Mestre em Comunição Contemporânea (Análises em Imagem e Som). Jornalista e professor na Universidade Anhembi Morumbi nas áreas de Estudos da Semiótica e Linguagem Audiovisual. Pesquisador e escritor, co-autor do "Dicionário de Comunicação" pela editora Paulus, organizado pelo Prof. Dr. Ciro Marcondes Filho e autor dos livros "O Caos Semiótico" e "Cinegnose – a recorrência de elementos gnósticos na produção cinematográfica" pela Editora Livrus.
No filme "O Novíssimo Testamento" Deus não morreu - apenas se tornou inútil
Deus existe, e ele está em algum lugar em Bruxelas. Arrogante e grosseiro, passa os dias digitando em um computador ultrapassado regras para tornar a vida de todos um inferno. Mas o que ninguém sabe é que Ele tem uma filha que está decidida a ser mais bem sucedida do que seu irmão, Jesus – libertar a humanidade do jugo de um Demiurgo através do Novíssimo Testamento. Esse é o filme “O Novíssimo Testamento” (Le Tout Nouveau Testament, 2015) do belga Jaco van Dormael, uma comédia de humor negro blasfema, herética mas, principalmente, gnóstica: se soubéssemos o momento exato da nossa morte, paradoxalmente viveríamos melhor a vida que nos resta, sem o medo do caos e do aleatório que impedem o nosso livre-arbítrio. Para Van Domael, Deus não morreria, mas se tornaria inútil.
O que faria o leitor se soubesse o dia, a hora e o minuto exato da sua morte? Continuaria levando a vida normalmente cumprindo seus deveres e reponsabilidades à espera do fim? Ou mandaria tudo às favas e realizaria tudo aquilo que seus deveres e responsabilidades não deixavam?
Mas quem enviou essa informação tão precisa e perturbadora? Uma pessoa que teve acesso ao computador de Deus, roubou as informações e, por vingança, as enviou para todos os celulares do planeta via mensagem SMS.
E essa pessoa é nada mais do que a desconhecida filha pré-adolescente de Deus (sempre lembramos apenas de Jesus) que tem um plano para se libertar do jugo do seu Pai: voltar à Terra e escrever O Novíssimo Testamento. Mas desta vez, e diferente de Jesus, sem morrer antes e ter controle total sobre a sua obra.

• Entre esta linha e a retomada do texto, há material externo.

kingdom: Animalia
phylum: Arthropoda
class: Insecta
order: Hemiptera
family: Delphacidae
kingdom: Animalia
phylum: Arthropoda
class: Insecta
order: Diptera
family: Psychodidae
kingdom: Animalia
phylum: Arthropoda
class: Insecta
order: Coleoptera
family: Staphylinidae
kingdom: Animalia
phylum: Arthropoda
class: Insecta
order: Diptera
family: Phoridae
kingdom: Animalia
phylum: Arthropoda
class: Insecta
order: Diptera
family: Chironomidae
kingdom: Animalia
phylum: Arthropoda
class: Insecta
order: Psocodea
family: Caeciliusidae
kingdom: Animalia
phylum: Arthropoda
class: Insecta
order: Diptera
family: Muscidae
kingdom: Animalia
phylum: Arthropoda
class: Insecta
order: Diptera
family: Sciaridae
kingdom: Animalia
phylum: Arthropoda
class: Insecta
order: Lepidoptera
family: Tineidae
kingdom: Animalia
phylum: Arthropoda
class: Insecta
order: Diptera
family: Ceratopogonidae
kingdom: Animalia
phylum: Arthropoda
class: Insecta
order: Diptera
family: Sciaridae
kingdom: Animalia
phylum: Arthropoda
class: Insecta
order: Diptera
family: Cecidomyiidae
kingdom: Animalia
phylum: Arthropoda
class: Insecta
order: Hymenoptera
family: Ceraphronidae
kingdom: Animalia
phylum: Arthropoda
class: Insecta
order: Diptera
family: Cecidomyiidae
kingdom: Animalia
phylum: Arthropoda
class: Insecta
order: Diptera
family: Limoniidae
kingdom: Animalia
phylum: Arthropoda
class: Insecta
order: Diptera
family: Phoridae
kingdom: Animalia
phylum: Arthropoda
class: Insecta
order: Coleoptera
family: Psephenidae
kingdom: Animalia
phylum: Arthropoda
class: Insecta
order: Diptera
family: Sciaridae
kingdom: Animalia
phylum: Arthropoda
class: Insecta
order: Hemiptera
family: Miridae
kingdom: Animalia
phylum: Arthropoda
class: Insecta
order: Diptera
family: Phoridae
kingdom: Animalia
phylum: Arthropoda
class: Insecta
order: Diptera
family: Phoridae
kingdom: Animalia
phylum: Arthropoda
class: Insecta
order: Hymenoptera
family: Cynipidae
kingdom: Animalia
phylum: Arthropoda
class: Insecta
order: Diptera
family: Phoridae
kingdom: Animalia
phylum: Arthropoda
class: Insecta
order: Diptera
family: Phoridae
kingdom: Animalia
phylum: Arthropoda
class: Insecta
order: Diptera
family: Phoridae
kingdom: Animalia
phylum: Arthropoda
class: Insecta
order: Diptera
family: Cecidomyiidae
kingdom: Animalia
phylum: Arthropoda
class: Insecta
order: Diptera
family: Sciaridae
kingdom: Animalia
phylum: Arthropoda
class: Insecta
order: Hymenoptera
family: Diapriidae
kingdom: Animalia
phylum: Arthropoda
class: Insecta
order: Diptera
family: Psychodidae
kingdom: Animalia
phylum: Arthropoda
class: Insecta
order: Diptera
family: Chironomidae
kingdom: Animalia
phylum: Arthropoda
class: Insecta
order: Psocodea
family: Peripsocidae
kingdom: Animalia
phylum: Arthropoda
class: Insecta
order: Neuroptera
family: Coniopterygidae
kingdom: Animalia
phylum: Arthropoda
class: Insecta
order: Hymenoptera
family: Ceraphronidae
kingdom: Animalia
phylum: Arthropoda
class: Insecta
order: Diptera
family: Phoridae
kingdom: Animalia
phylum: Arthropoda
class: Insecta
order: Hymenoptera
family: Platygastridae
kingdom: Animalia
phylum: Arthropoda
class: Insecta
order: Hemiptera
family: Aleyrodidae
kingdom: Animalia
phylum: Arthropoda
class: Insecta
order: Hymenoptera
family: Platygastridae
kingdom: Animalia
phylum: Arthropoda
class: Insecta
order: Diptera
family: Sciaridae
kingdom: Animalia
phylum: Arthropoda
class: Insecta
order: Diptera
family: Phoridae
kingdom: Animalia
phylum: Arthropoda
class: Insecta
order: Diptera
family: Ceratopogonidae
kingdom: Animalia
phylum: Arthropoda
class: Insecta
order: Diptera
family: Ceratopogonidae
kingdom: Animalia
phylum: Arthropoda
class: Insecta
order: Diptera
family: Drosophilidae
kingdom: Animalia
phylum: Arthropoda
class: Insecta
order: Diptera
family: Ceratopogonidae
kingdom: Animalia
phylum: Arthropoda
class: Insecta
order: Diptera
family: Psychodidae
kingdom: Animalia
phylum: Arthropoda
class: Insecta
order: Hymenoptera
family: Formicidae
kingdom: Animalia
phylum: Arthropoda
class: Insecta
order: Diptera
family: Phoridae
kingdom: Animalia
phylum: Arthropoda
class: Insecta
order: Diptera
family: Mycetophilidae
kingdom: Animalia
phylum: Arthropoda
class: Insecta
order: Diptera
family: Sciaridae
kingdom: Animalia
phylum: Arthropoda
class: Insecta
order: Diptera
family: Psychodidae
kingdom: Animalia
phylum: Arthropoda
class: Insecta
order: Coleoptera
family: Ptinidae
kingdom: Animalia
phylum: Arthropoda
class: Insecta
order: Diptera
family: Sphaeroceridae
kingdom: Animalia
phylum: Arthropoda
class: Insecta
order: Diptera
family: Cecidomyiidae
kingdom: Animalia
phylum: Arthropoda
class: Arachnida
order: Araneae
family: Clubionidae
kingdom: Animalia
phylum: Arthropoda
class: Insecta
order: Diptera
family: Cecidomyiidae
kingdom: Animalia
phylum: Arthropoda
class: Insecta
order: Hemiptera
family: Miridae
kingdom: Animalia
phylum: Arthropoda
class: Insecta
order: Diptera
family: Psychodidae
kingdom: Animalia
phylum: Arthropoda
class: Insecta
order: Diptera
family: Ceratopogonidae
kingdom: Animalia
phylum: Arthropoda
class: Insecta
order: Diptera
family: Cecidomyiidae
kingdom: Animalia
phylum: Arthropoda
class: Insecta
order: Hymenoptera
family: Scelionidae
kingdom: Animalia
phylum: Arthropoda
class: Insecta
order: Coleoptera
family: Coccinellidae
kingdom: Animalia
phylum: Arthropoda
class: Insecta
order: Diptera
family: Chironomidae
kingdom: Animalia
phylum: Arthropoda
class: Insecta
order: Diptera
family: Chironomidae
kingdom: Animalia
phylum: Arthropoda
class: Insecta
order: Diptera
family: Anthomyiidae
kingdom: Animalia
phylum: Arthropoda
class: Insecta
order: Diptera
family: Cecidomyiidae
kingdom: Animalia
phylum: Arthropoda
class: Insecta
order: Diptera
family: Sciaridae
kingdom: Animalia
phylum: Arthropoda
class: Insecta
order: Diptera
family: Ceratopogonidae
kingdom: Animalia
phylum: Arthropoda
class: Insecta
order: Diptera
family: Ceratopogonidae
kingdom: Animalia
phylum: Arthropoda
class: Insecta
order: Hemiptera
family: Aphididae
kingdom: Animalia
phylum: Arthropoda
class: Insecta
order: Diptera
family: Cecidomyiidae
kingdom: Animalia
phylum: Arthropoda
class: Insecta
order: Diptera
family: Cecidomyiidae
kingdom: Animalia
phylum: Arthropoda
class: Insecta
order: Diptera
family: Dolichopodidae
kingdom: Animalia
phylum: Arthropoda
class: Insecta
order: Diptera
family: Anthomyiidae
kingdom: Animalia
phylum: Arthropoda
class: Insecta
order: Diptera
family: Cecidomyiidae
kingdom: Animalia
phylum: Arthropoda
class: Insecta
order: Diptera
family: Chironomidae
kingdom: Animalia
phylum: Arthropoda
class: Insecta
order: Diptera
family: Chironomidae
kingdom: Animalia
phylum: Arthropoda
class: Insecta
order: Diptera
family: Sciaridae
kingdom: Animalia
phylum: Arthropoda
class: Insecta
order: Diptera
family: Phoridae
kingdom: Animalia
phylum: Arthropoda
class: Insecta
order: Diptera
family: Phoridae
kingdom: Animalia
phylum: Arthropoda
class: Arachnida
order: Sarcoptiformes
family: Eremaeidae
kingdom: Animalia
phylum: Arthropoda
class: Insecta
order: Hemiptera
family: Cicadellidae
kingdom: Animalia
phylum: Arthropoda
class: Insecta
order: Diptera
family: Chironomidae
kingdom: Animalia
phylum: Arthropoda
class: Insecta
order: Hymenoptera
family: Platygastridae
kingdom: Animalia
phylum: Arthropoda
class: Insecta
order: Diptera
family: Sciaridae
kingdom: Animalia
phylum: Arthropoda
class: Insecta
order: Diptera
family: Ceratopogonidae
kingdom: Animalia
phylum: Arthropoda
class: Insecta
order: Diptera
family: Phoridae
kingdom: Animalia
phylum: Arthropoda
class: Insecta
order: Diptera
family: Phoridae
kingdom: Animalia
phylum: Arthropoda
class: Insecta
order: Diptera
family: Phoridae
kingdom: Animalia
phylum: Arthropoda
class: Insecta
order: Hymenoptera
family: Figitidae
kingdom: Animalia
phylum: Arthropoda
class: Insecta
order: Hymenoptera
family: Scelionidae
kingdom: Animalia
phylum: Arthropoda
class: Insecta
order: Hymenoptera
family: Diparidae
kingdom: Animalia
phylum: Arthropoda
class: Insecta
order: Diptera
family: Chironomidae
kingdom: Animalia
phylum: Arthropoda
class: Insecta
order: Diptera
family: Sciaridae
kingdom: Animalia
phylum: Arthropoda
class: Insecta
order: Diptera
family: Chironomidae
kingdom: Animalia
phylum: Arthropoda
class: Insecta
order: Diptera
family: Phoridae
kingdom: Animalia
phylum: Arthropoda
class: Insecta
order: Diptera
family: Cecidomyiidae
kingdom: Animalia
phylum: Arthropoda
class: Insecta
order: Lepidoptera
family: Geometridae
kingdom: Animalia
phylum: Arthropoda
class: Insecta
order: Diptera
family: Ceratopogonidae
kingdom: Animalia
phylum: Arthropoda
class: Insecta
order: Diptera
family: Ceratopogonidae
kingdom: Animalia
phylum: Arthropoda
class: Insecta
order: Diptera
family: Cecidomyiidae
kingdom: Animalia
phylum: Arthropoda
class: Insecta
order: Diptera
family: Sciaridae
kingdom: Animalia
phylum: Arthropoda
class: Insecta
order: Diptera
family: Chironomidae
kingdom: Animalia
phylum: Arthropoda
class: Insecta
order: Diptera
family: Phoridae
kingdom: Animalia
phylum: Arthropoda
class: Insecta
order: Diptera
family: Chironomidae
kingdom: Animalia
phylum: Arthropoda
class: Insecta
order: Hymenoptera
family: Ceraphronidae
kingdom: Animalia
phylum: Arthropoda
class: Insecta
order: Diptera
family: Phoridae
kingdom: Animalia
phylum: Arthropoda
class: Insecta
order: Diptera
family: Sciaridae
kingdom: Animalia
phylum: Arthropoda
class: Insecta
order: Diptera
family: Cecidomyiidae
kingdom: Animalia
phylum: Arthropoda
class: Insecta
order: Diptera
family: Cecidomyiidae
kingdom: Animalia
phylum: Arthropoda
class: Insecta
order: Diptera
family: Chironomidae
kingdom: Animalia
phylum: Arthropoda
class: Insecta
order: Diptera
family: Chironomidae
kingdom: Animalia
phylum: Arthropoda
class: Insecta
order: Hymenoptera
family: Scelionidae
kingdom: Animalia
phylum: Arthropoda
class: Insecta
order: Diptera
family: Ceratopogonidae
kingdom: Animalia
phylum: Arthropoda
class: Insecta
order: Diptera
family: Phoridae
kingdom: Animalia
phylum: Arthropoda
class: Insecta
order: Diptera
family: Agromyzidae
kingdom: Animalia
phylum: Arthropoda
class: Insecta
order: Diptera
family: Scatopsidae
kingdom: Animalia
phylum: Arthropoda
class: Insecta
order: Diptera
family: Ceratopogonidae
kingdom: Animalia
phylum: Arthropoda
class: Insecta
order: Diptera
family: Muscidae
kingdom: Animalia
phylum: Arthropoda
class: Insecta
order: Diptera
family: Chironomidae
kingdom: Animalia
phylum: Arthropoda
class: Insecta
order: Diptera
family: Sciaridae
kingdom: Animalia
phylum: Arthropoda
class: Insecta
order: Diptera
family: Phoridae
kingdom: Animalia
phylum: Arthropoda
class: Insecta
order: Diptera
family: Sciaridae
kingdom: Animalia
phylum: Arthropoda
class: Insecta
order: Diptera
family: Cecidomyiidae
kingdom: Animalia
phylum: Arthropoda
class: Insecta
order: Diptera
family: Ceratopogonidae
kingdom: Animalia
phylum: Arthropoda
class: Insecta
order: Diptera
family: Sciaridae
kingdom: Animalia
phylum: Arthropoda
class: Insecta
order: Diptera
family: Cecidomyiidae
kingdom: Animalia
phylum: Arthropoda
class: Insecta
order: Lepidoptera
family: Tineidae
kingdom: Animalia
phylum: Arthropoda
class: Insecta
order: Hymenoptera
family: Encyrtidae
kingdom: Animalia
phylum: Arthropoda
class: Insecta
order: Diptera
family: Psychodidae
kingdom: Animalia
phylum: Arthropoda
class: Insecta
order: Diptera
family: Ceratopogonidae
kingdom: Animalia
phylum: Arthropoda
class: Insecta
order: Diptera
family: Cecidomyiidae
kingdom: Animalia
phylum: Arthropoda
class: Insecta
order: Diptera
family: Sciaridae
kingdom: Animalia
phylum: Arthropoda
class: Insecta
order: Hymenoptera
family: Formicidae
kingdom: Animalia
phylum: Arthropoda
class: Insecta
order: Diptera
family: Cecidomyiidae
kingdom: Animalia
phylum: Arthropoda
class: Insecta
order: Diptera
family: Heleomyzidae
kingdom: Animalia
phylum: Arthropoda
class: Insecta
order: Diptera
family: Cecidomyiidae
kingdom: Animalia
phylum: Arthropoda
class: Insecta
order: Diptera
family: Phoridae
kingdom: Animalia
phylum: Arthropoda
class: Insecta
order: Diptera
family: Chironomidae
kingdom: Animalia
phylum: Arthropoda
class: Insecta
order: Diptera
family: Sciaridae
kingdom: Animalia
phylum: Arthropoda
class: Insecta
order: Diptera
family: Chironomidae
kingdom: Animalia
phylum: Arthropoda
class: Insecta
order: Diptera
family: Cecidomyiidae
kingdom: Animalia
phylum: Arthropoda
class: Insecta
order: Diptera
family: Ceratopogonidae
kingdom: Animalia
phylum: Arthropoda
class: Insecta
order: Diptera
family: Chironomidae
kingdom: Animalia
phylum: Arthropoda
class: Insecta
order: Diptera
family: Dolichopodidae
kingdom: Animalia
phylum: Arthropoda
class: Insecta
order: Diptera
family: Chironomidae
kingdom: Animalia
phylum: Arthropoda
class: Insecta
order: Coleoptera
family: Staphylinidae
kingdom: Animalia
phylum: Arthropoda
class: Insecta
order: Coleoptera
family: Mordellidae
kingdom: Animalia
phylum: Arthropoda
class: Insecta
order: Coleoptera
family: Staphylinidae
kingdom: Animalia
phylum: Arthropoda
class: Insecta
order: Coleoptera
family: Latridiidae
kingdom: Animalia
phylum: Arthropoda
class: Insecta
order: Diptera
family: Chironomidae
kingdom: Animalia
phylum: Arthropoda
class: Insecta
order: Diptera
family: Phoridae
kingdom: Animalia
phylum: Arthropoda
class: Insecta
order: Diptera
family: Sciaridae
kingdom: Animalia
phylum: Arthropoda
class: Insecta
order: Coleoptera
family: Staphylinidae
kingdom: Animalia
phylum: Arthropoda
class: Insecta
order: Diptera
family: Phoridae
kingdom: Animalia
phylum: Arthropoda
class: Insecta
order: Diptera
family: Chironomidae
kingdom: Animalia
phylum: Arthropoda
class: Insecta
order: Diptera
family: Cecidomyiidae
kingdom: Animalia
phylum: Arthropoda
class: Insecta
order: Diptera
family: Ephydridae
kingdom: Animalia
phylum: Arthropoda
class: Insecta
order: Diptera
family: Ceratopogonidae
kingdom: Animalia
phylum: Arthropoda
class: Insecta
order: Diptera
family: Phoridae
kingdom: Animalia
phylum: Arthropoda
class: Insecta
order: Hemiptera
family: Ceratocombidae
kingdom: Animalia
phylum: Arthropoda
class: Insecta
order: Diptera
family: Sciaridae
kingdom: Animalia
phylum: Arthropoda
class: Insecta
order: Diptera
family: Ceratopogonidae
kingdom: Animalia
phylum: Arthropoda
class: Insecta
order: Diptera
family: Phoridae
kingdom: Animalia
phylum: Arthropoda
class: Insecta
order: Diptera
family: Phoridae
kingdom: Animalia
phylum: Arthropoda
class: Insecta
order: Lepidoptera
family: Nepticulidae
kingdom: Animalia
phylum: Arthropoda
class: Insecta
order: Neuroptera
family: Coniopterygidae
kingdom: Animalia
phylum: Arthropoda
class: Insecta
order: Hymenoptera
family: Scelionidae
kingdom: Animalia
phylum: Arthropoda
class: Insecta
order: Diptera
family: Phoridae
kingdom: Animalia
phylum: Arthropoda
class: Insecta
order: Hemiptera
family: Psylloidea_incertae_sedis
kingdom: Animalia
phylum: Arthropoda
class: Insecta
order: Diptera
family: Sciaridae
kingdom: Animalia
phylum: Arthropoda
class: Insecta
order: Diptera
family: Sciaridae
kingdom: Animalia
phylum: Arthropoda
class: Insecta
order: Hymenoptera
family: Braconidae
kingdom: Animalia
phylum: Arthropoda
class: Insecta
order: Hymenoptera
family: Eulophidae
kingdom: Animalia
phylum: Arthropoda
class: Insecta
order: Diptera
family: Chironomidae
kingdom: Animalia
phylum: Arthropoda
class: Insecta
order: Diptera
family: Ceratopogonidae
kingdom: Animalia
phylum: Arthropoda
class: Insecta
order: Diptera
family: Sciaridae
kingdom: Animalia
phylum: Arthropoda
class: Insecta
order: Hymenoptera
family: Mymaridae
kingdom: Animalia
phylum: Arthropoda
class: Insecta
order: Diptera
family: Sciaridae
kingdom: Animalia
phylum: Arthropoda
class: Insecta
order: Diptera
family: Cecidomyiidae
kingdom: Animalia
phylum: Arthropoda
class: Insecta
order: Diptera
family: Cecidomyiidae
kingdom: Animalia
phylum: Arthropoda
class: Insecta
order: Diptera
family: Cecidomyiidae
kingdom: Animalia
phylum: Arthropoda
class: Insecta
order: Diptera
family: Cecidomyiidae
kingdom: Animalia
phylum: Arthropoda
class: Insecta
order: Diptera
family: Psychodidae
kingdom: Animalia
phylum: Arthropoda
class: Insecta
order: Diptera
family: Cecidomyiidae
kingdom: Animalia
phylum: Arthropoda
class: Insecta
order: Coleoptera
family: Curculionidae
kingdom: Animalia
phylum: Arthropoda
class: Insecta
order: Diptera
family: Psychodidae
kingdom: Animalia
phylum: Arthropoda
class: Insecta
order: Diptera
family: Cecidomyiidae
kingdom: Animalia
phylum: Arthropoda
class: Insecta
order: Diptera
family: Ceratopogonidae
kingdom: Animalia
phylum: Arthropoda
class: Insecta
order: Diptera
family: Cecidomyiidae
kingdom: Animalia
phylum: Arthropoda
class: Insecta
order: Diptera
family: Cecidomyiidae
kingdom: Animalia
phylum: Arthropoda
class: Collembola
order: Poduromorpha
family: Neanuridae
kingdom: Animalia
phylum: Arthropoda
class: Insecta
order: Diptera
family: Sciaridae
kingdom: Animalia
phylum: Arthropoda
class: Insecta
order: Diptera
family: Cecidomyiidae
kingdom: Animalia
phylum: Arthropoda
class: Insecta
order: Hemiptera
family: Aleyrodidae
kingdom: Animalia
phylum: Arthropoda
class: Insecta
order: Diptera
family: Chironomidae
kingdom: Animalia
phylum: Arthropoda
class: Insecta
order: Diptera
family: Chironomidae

Esse é o novo filme do diretor belga Jaco Van Dormael (Sr. Ninguém, 2009) que a crítica especializada vem definindo como uma “comédia blasfema”. O que para o Cinegnose significa uma comédia gnóstica. Se no filme Sr. Ninguém as referencias gnósticas eram altamente simbólicas onde o protagonista lutava contra o aleatório que interferia no livre arbítrio, em O Novíssimo Testamento a visão gnóstica sobre Deus e a Criação é bem mais explícita.
Deus existe é Ele mora recluso em algum lugar em Bruxelas. Rabugento, abusivo, desbocado e vingativo vive diante a tela de um computador ultrapassado controlando a vida da humanidade e sempre preocupado em evitar que os humanos tenham ideias de “fugir de toda a merda”.
Os temas como Livre-arbítrio, Determinação e o Tempo desenvolvidos de forma simbólica e filosófica em Sr. Ninguém, em O Novo Testamento são expostos de forma direta e ironicamente divertida – se nascimento e morte são maquiavelicamente determinados por Deus em um computador, quando o homem tiver em suas mãos essas informações então poderá se libertar de toda dor e sofrimento impostos pela sociedade e ter a vida em suas próprias mãos.
Então, Deus não morrerá: apenas se tornará uma ideia inútil.